An easy to grow clematis, General Sikorski is a great climber that makes its presence known, but doesn’t go overboard in its growth habit. I train new shoots to grow onto a nearby fence and it readily obeys to grow wherever its placed, to a maximum of about 10′ length. Cut spent flowers to encourage possible secondary blooms in late summer.

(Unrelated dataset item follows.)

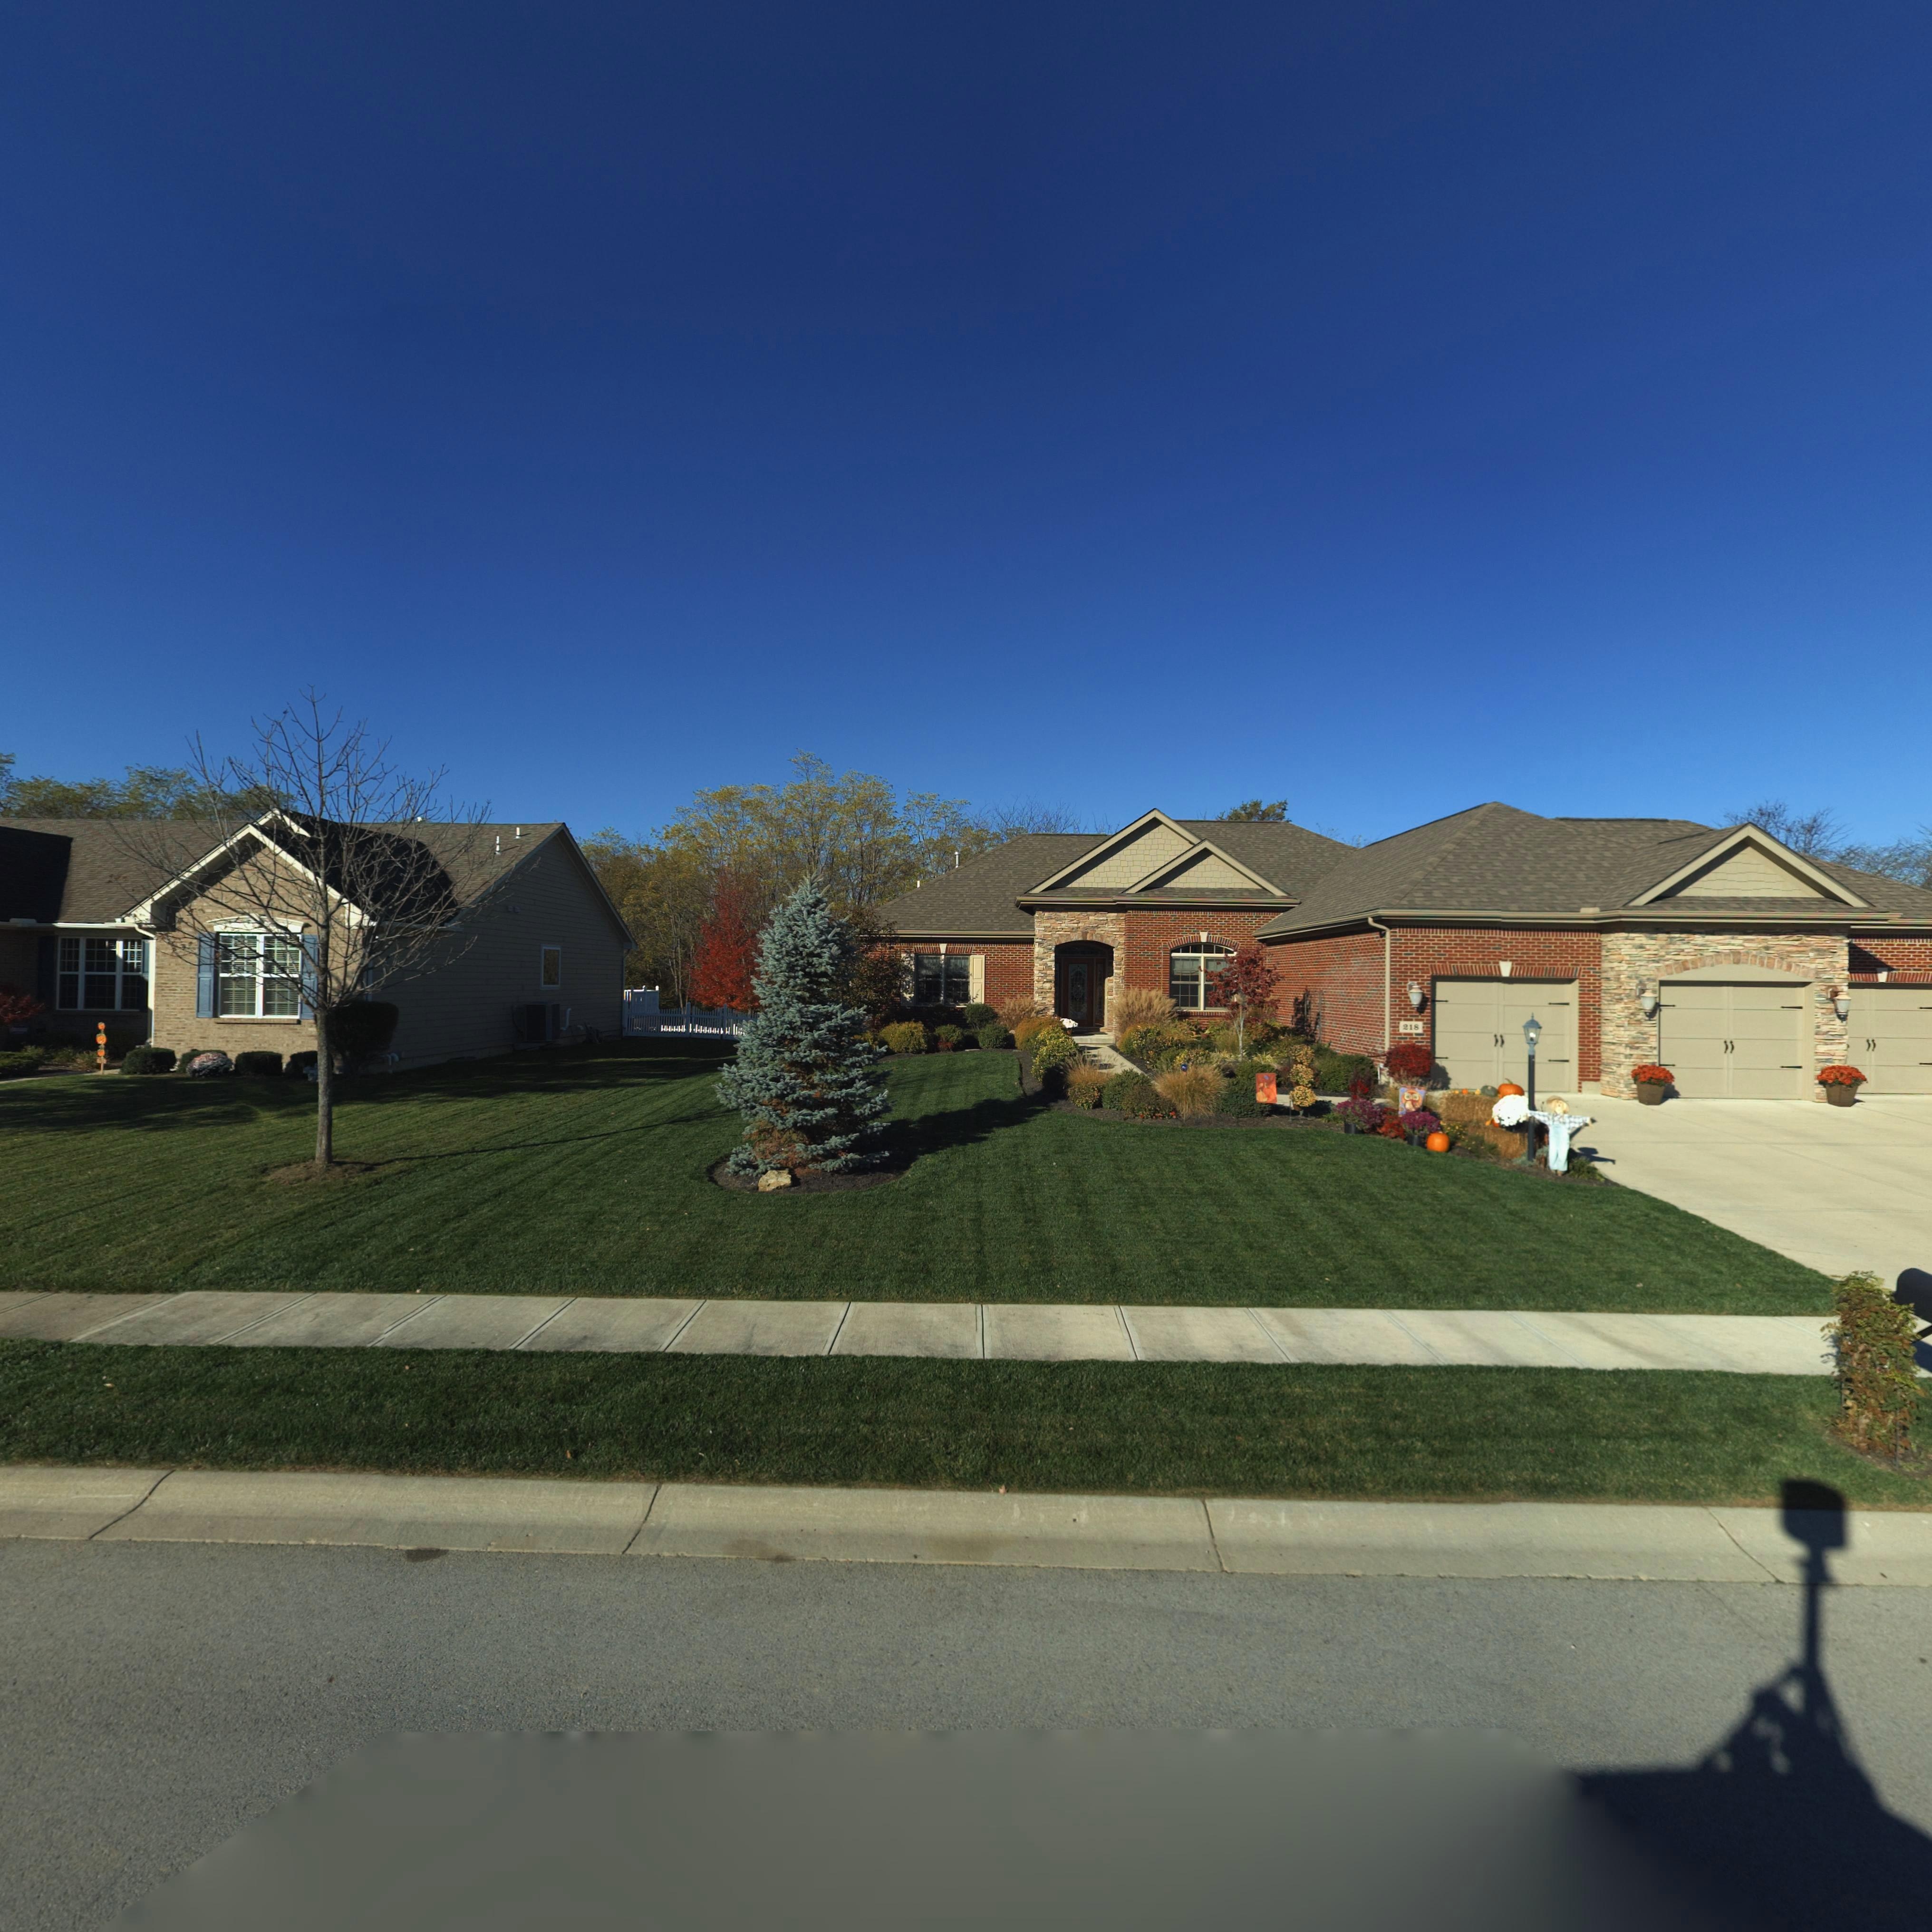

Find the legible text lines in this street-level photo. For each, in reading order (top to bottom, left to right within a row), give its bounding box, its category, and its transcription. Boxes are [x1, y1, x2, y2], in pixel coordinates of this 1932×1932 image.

[1402, 1023, 1420, 1031] StreetNumber: 218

In the spring, the dead branches should be pruned down to the first set of strong growth on the vine. It may appear dead, but you will see green under the brown outer covering of the vine indicating it’s preparing to set leaves and buds. Flowers in the spring are produced from last years’ branches, so don’t cut completely down. New shoots will grow from the base as the plant matures. The branches do sometimes die and need to be trimmed out or cut down completely to encourage fresh growth. This variety produces masses of flowers which can be quite weighty, so be sure it has sufficient support.
My clematis grows happily in full sun on a trellis placed a few inches from the house, and tolerates the hot dry summer quite well. It doesn’t like to be crowded at the base by other plants – let the air circulate around it and it’s roots be undisturbed and it stays happy.